- China is rapidly scaling its humanoid robotics sector, with projections suggesting up to 300 million units could eventually be deployed to offset population decline
- A Recorded Future report warns that compromised robots could be used for industrial espionage — or even physical attacks
- Telcos have a responsibility and opportunity to secure these IoT assets
Rogue humanoid robots are the stuff of science fiction. But research from threat intelligence company Recorded Future makes a compelling case that they're coming soon, and we'd better start work securing them now.
The argument is simple and direct: Major technology and automotive companies worldwide are investing in developing humanoid robots, including the Tesla Optimus Gen 2, Boston Dynamics Atlas and G-1, from the Chinese company Unitree. China is currently the leader and could eventually field about 300 million humanoid robots to offset its population decline. The U.S. might deploy 77 million robots.
"Having dominated the production of electric vehicles, China and its leadership are now aiming to dominate the humanoid robotics sector as well," according to the Recorded Future report, "The Future of Humanoid Robotics". Unitree's R-1 can be purchased now for about $5,500. "By 2060, studies project that up to three billion of these machines could coexist with humans, most of them serving in household and personal-assistant capacities," the report notes.
Notably, these robots would be connected Internet of Things devices, powered by artificial intelligence. That means that like all IoT devices, robots could be compromised by an attacker.
This threat is already real: "For example, researchers recently discovered a critical flaw in Unitree Roboticsʼ Bluetooth protocol that could let attackers wirelessly hijack its humanoid robots — machines already in use across labs, universities and law enforcement agencies. In another instance, researchers found leaked, hard-coded encryption keys that allow one compromised robot to infect others nearby, forming botnets with root-level control. One model also transmitted data to servers in China without user consent," the report noted.
The report focuses on the threats of industrial espionage and stolen designs. But the threats could be even more dire, Joe Rooke, director of risk insights at Recorded Future's Insikt Group, told Fierce in an interview.
Robots can be compromised through the supply chain or by Bluetooth. These include military robots armed with weapons. "These things can be turned on their human operators," Rooke said. He compared the scenario to the 2004 Will Smith movie "I, Robot," where benign humanoid robots start killing their human charges.
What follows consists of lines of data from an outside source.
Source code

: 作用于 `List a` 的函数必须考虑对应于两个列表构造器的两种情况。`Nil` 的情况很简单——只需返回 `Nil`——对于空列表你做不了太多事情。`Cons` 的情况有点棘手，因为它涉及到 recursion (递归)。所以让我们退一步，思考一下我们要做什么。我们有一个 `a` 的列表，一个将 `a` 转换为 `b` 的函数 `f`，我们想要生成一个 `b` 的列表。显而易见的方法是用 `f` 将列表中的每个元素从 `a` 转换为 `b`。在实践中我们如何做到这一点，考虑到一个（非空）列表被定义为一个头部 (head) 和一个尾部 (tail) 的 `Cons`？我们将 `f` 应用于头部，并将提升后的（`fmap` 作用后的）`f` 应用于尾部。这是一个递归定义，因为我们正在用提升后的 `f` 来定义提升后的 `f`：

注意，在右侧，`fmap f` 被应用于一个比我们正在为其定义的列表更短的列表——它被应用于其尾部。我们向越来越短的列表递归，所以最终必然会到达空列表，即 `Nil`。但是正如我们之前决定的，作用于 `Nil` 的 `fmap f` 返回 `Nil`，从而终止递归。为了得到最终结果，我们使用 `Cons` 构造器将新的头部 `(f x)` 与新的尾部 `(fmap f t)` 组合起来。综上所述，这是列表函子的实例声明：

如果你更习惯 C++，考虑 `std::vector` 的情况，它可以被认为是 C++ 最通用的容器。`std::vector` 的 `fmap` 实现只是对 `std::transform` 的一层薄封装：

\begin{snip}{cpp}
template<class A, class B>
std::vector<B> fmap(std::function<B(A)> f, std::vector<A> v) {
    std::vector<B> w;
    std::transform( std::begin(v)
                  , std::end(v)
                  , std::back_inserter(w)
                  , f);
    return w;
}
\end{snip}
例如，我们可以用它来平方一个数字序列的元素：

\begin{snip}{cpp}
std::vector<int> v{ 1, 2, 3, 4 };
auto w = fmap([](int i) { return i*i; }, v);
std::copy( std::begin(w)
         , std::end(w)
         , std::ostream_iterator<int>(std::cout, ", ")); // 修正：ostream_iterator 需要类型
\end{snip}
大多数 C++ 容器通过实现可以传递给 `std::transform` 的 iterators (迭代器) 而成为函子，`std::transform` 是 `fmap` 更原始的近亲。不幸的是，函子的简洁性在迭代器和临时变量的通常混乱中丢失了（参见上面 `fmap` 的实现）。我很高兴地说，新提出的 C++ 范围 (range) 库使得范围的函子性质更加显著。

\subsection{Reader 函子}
A dramatic viral video from May claims to show a "robot going berserk during testing," flailing its arms around while its human handlers fearfully scramble for safety. Rooke explained that the robot wasn't on a rampage; likely it was simply acting on an error that led the machine to believe it was falling. But the video makes the point that robots are potentially dangerous, he said.
Why does this matter for telcos? Well, operators have both responsibility and opportunity in providing network security for robots and other IoT devices. "Telcos have an important role to play in this," Rooke said. Telcos should monitor updates going over networks, ensure only verified robots connect and monitor for abnormal behavior.
"Telcos have a huge amount of telemetry they can analyze," Rooke said. "Telcos have a responsibility to monitor for abnormal behavior."